Der Kandidat der linken Befreiungsfront FMLN, Mauricio Funes hat nach Auszählung von mehr als 90 Prozent der Stimmen die Präsidentenwahl in El Salvador gewonnen. Der 49-jährige Journalist erreichte nach Angaben der Wahlbehörde bei der als historisch bezeichneten Wahl 51 Prozent der Stimmen. Sein Gegner von der Regierungspartei Arena, Rodrigo Ávila brachte es auf 48 Prozent.

HB SAN SALVADOR. Ávila gestand am späten Abend die Niederlage ein. Damit muss die rechte Arena-Partei zum ersten Mal seit rund 20 Jahren in die Opposition. Mehr als 4 000 nationale und internationale Beobachter waren im Einsatz, darunter mehrere Dutzend aus Europa. Schwerwiegende Zwischenfälle wurden nicht gemeldet.
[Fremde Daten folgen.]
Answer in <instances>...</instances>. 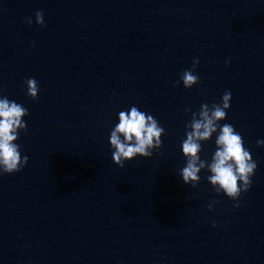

Funes erklärte sich am Abend zum Wahlsieger. "El Salvador ist bereit für einen Regierungswechsel", erklärte er. Er wandte sich an die Nation und versprach, er wolle dem von Bürgerkrieg und sozialen Gegensätzen gespaltenen Land endlich den Frieden bringen. "Ich möchte zum Präsidenten des Friedens und des Wiederaufbaus werden", rief er den jubelnden Anhängern zu. "El Salvador gehört uns allen."

Ávila sagte, er werde eine konstruktive Opposition anführen. Diese werde aufpassen, "dass in unserem Land nicht die Freiheiten zerstört werden". Trotz der guten Umfragewerte für seinen Konkurrenten hatte sich Ávila bei der Stimmabgabe siegessicher gezeigt. Die Arena-Partei, die vor allem von den Unternehmern, den Reichen und der Kirche unterstützt wird, hatte in den letzten Wochen mit einer Kampagne der Angst zu punkten versucht. Im Falle eines Sieges von Funes werde das Land kommunistisch und unter den Einfluss von Kuba und Venezuela geraten, warnte die Partei.

Walter Araujo, der Direktor der Obersten Wahlbehörde, sagte, die Wahl sei ohne die Ergebnisse verfälschende Zwischenfälle verlaufen. "Wir hatten eine ruhige, friedliche Wahl", sagte er. Das amtliche Endergebnis soll in zwei Tagen bekanntgegeben werden.